## QUOTED PASSAGE
A review of jsLDA, a browser-based tool for topic modeling, developed by David Mimno
Project
jsLDA
Project Director
David Mimno, Cornell University
Project URL
https://mimno.infosci.cornell.edu/jsLDA/
Project Reviewer
Quinn Dombrowski, Stanford University
David Mimno
jsLDA is a simple browser-based tool for running Latent Dirichlet allocation (LDA) topic models. While there is nothing specific to digital humanities in the jsLDA tool, it is motivated by the needs and challenges of researchers working in humanities as they learn about text analysis from a computational perspective.
LDA is a powerful and popular tool for uncovering patterns in text collections for two main reasons. First, it is widely applicable and approachable because it only requires a collection of raw, unannotated segments of text. Second, LDA model outputs represent each text segment in the collection as combinations of recognizable, interpretable groups of words. These "topics" then support both quantitative measurements of otherwise poorly-defined concepts as well as qualitative theory-building and targeted reading.
The initial implementation of jsLDA was written by David Mimno based on experience leading workshops and tutorials. When introducing complicated and unfamiliar systems like LDA, it is often more effective to show users what systems do rather than try to explain how they do it. However, complicated setup processes caused these demonstrations to be as much as 50% devoted to how to set up environments and manage data, a hard thing for participants to attend to when they have no immediate grounding. These challenges were not borne equally; Windows users consistently faced more challenges, and users with less experience setting up programming or command line interfaces often felt especially intimidated.
To address these challenges, jsLDA implements the Gibbs sampling algorithm to learn LDA topic models entirely in JavaScript. Users can start interacting with jsLDA on any device with a modern browser simply by loading a URL. It takes advantage of the interactive, graphical environment of the browser to show model outputs in a simple, engaging format. Further, the Javascript browser environment supports more advanced explanations of the internals of the topic model and Gibbs sampling algorithm through in-browser inspection code and variables. With a clearer sense of the goals and specific examples of outputs, participants are better able to contextualize explanations and formulate their own questions.
The tool supports a range of humanities researcher goals, from getting a first exposure to quantitative methods by doing advanced analytical work. jsLDA is designed to build user confidence through positive first impressions based on an example collection. However, it is also intended to support expert use — users can also load their own collections and generate and save reports. The core sampling code has been optimized over several years for performance that is competitive with any other implementation. While it would not necessarily scale to massive, library-sized collections, jsLDA is well suited for the scale of collections that are common in humanities research with thousands or tens of thousands of text segments.

## SUPPLIED MATERIAL

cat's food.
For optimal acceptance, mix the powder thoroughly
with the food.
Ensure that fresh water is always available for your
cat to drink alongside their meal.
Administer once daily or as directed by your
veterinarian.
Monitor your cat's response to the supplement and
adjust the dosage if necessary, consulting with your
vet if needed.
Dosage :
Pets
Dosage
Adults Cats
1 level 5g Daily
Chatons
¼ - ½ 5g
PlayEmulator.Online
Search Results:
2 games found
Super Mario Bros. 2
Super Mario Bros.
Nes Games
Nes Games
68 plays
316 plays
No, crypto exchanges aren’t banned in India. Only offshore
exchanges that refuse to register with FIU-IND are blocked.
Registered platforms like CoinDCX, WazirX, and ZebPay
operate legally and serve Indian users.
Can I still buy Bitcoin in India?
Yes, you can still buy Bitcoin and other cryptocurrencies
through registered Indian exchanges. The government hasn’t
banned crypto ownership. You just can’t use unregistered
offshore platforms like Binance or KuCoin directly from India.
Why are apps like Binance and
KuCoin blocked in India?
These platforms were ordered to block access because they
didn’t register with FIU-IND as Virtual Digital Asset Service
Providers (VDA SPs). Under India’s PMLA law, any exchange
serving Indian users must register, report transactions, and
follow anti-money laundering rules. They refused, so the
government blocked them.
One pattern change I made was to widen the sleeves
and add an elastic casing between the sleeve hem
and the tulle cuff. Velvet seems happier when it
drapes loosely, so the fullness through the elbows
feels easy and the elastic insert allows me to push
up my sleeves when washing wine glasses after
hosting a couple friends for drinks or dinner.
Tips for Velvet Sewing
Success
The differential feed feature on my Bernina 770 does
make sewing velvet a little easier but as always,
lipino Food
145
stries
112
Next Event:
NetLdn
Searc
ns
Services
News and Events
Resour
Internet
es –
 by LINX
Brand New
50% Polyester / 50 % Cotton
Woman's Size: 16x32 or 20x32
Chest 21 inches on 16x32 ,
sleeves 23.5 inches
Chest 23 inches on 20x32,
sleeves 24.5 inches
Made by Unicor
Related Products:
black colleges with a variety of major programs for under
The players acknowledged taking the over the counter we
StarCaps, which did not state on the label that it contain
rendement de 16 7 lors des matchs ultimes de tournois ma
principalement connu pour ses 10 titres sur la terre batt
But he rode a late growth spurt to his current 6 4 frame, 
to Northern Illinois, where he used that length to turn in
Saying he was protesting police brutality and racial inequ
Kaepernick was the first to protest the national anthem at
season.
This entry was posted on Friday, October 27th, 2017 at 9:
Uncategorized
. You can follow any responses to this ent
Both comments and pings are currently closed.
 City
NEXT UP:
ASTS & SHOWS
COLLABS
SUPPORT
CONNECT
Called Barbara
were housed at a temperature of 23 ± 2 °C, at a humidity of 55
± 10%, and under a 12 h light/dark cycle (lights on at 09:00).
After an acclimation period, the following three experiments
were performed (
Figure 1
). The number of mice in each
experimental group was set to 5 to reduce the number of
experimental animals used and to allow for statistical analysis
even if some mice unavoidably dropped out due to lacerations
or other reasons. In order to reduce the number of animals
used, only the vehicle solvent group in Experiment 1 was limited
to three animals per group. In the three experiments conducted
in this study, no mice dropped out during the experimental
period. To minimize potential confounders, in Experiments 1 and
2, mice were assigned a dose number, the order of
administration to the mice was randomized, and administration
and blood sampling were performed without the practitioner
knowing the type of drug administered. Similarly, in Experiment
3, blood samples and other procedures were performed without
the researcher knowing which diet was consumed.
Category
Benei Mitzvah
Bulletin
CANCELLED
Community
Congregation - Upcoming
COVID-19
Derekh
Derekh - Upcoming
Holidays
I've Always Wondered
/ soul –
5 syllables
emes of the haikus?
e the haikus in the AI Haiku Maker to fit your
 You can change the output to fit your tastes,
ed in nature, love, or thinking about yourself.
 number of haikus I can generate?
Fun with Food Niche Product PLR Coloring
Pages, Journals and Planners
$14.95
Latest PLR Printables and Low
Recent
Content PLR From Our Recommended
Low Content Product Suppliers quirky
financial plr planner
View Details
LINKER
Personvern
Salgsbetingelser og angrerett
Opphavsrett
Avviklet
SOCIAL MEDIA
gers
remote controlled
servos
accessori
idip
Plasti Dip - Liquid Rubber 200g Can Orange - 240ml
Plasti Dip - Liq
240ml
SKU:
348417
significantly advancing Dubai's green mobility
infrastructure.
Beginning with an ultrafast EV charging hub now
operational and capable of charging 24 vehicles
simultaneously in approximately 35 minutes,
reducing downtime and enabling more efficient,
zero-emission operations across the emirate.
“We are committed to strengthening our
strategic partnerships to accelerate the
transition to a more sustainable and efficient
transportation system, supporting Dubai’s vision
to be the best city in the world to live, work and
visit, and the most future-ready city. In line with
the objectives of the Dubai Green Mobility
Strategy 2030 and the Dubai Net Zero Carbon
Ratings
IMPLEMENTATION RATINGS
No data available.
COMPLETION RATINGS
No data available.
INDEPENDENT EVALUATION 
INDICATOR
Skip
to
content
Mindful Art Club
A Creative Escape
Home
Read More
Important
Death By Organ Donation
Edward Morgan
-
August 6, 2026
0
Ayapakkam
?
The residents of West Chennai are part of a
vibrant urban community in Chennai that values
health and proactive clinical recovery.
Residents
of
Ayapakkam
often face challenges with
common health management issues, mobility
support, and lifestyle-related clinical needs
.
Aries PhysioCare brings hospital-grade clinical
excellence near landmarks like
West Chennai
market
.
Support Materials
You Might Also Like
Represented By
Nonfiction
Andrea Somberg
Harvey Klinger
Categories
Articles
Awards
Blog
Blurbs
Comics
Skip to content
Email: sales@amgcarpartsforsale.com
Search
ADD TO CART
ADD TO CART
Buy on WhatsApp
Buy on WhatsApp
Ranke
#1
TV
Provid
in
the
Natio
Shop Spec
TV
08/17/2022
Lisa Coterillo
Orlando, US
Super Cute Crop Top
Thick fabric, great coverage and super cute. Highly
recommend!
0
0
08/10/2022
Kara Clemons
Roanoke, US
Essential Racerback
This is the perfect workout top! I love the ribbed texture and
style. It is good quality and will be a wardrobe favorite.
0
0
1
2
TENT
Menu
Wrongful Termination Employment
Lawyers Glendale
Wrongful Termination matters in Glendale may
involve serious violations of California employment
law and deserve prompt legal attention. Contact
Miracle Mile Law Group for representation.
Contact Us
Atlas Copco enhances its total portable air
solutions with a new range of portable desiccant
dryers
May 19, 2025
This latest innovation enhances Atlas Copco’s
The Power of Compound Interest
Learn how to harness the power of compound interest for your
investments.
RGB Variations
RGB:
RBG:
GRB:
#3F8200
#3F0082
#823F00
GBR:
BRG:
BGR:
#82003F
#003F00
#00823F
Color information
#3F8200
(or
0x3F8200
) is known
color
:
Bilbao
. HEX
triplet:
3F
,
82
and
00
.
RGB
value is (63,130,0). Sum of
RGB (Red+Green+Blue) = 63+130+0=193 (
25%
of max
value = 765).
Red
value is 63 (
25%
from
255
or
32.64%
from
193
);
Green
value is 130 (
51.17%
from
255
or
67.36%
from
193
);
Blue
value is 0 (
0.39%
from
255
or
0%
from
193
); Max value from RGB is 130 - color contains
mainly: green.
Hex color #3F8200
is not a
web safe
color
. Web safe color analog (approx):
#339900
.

## PROBLEM DESCRIPTION
Could you copy the jsLDA review between "A review of" and "a computational perspective.", inclusive, and swap "browser-based" for "web-based"? You won't need the data for anything here.

## REPLY
A review of jsLDA, a web-based tool for topic modeling, developed by David Mimno
Project
jsLDA
Project Director
David Mimno, Cornell University
Project URL
https://mimno.infosci.cornell.edu/jsLDA/
Project Reviewer
Quinn Dombrowski, Stanford University
David Mimno
jsLDA is a simple web-based tool for running Latent Dirichlet allocation (LDA) topic models. While there is nothing specific to digital humanities in the jsLDA tool, it is motivated by the needs and challenges of researchers working in humanities as they learn about text analysis from a computational perspective.